● Exercise
Rewrite the lines below as a JSON list of strings, with one string per line and no blank lines. Leave the pictures out of the list.

● Data below
%%

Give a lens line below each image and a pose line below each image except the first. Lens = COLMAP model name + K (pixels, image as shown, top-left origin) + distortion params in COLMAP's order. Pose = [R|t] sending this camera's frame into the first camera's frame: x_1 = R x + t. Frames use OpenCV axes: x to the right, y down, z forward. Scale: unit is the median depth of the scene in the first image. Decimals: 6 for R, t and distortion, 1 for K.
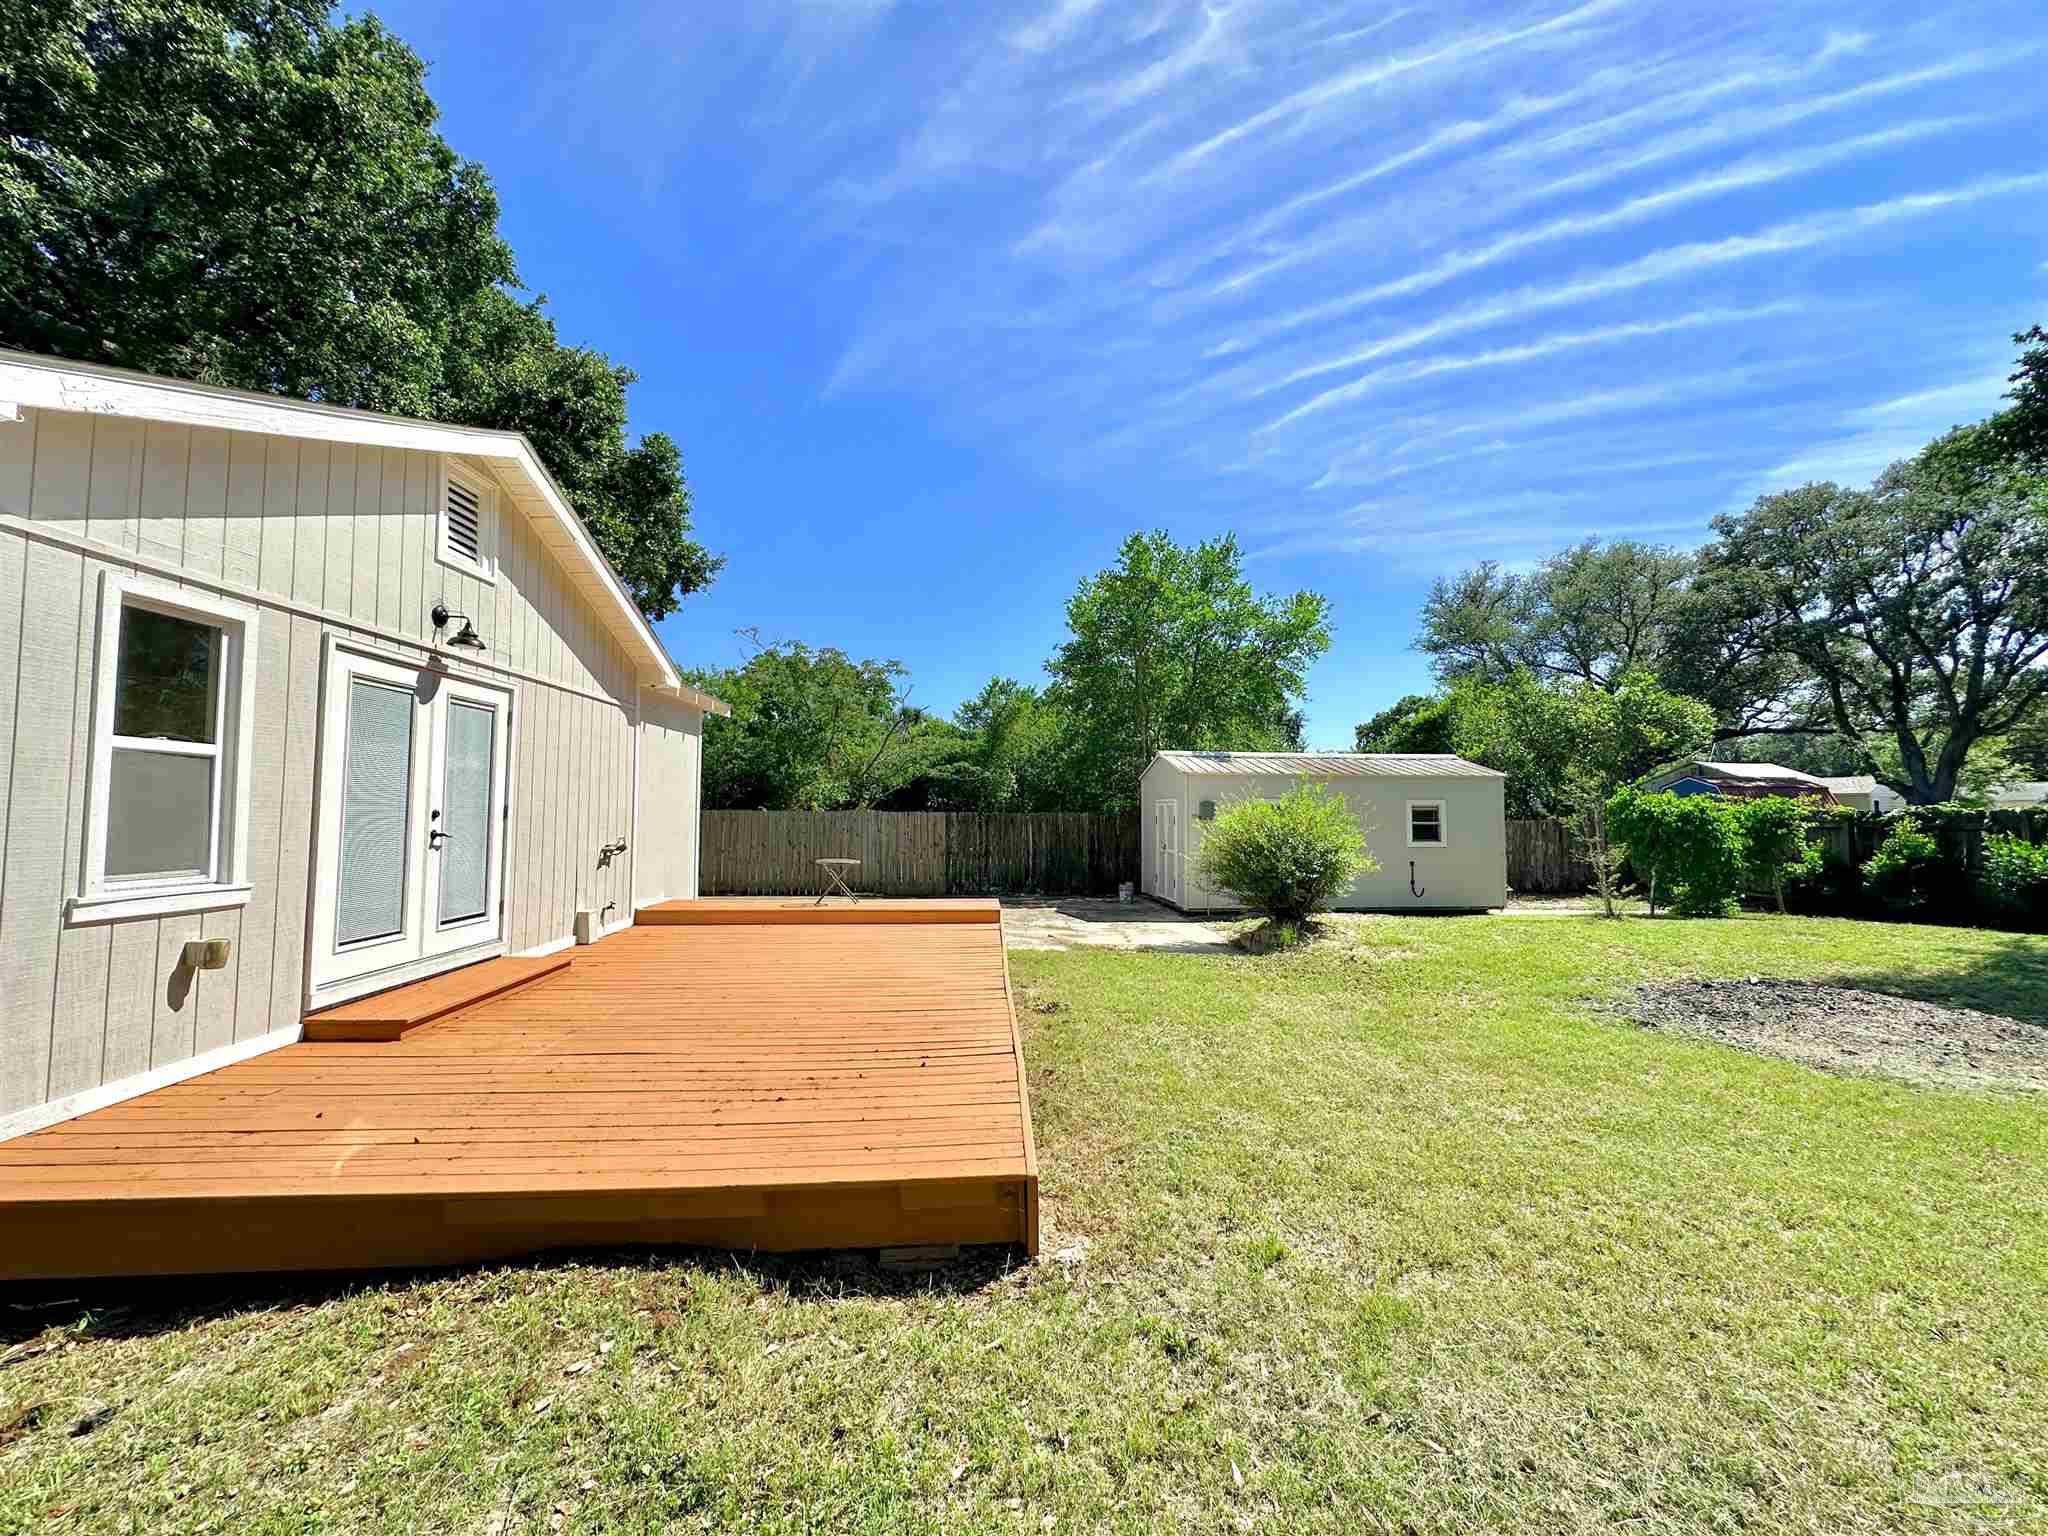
lens RADIAL K [[825.5, 0, 1021.9], [0, 825.5, 764.5], [0, 0, 1]] dist [-0.001405, 0.000245]
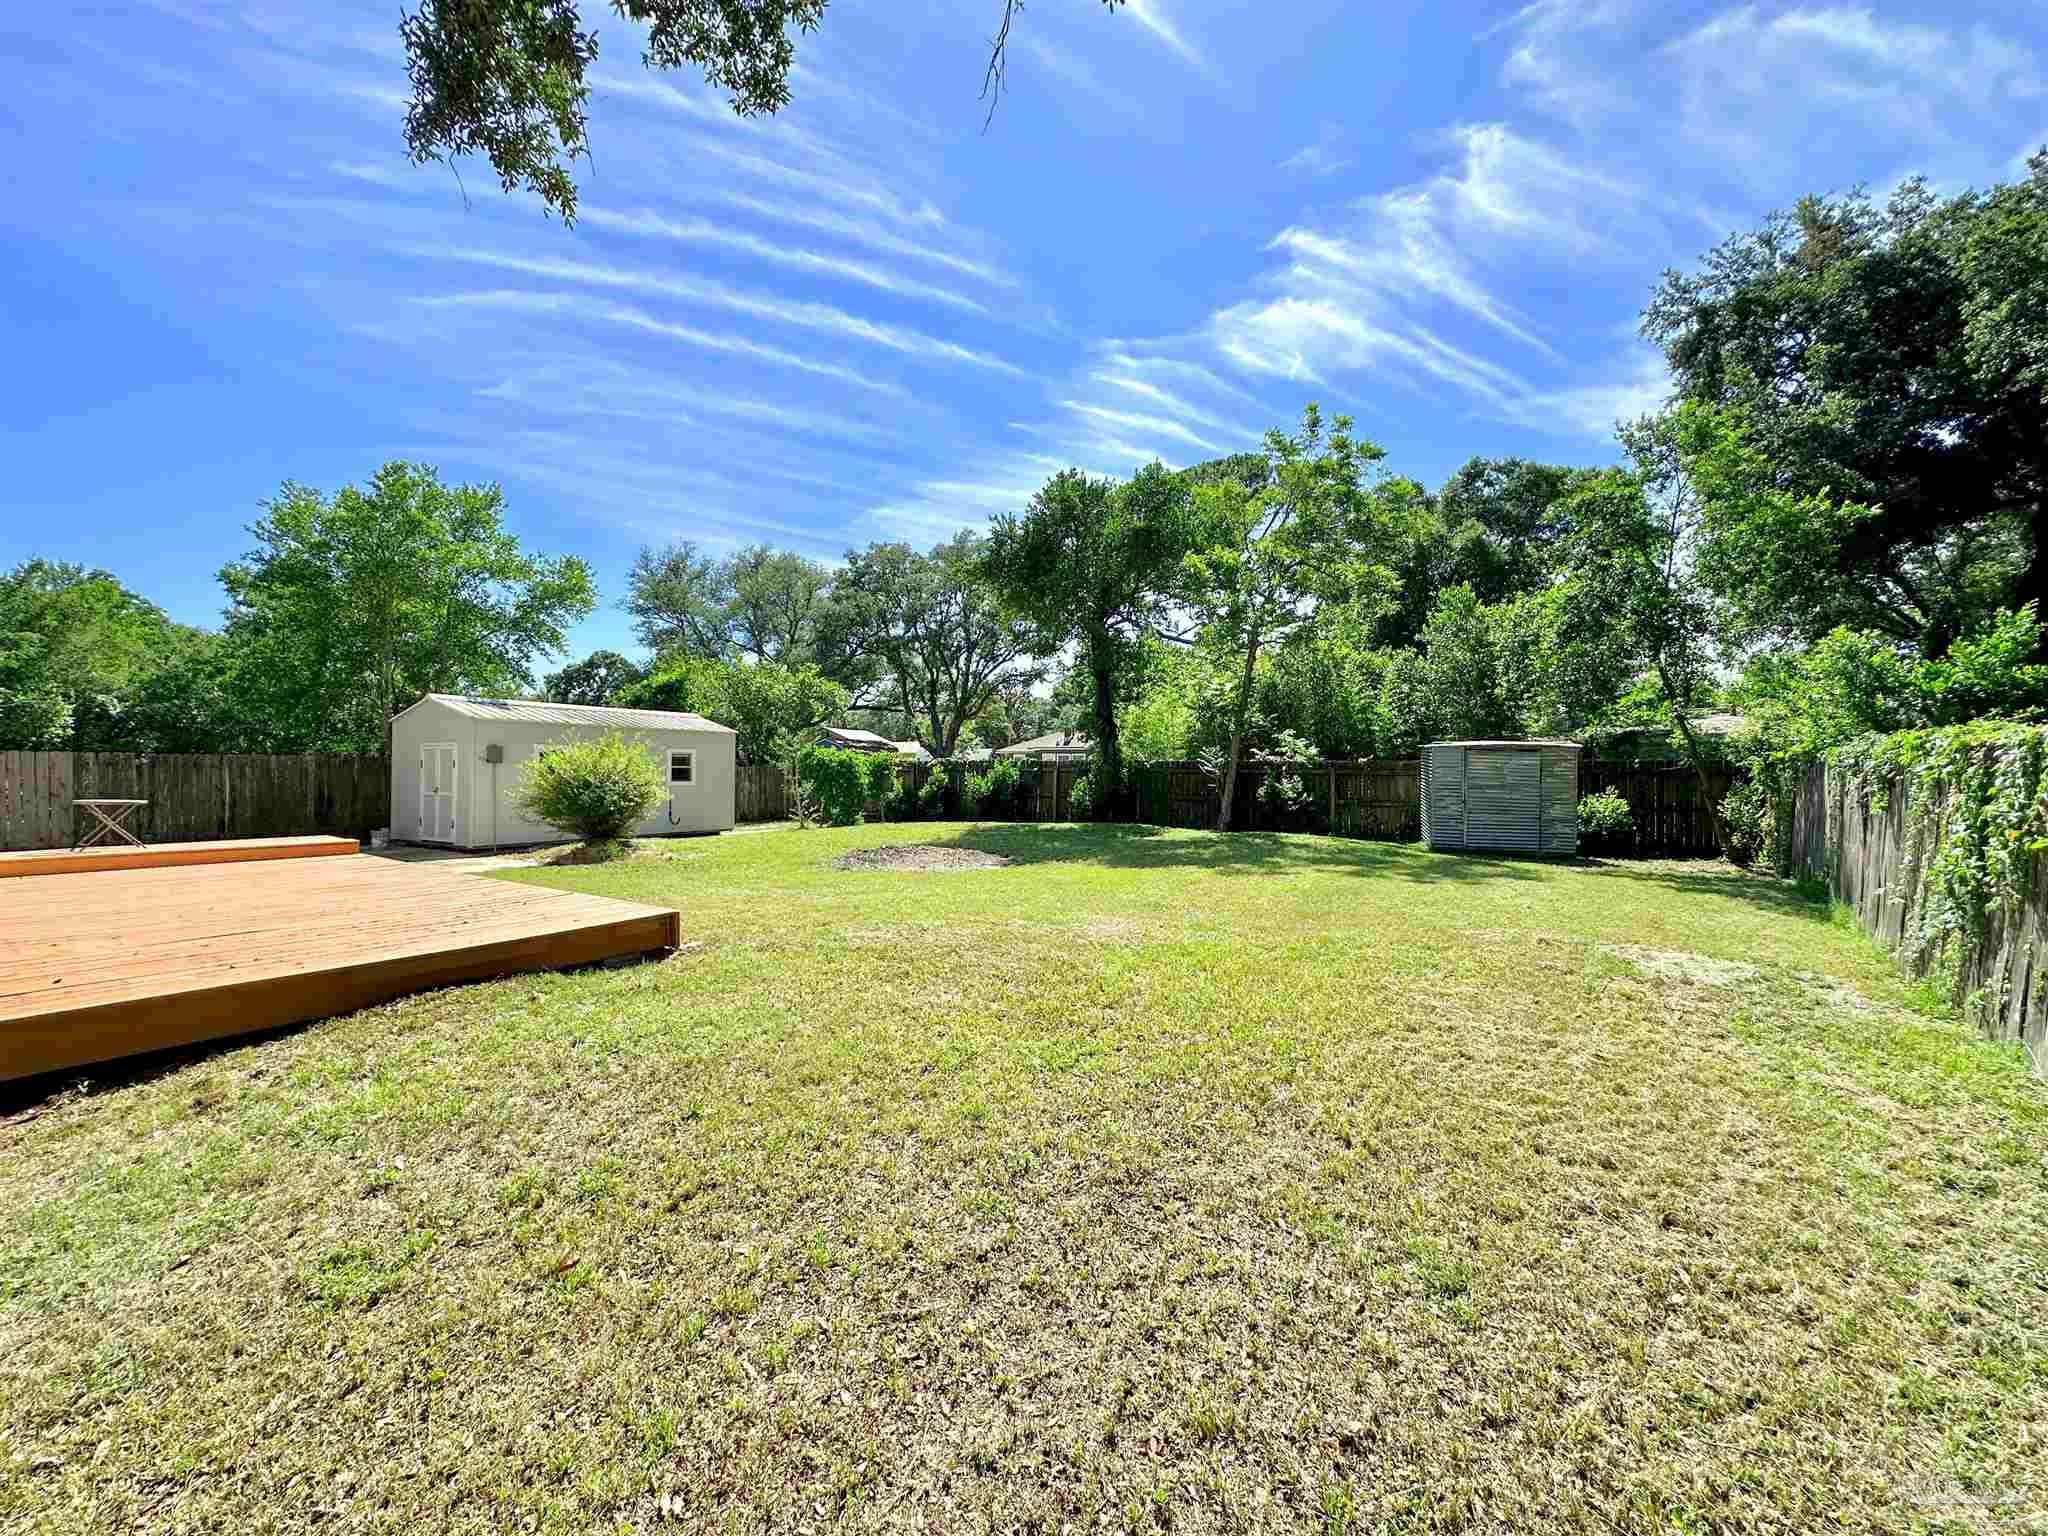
lens RADIAL K [[825.5, 0, 1021.9], [0, 825.5, 764.5], [0, 0, 1]] dist [-0.001405, 0.000245]
pose [[0.595534, 0.006980, 0.803300, -0.107480], [-0.052322, 0.998176, 0.030116, 0.000482], [-0.801624, -0.059966, 0.594813, -0.088288]]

%%

● Expected output
[
  "Give a lens line below each image and a pose line below each image except the first. Lens = COLMAP model name + K (pixels, image as shown, top-left origin) + distortion params in COLMAP's order. Pose = [R|t] sending this camera's frame into the first camera's frame: x_1 = R x + t. Frames use OpenCV axes: x to the right, y down, z forward. Scale: unit is the median depth of the scene in the first image. Decimals: 6 for R, t and distortion, 1 for K.",
  "lens RADIAL K [[825.5, 0, 1021.9], [0, 825.5, 764.5], [0, 0, 1]] dist [-0.001405, 0.000245]",
  "lens RADIAL K [[825.5, 0, 1021.9], [0, 825.5, 764.5], [0, 0, 1]] dist [-0.001405, 0.000245]",
  "pose [[0.595534, 0.006980, 0.803300, -0.107480], [-0.052322, 0.998176, 0.030116, 0.000482], [-0.801624, -0.059966, 0.594813, -0.088288]]"
]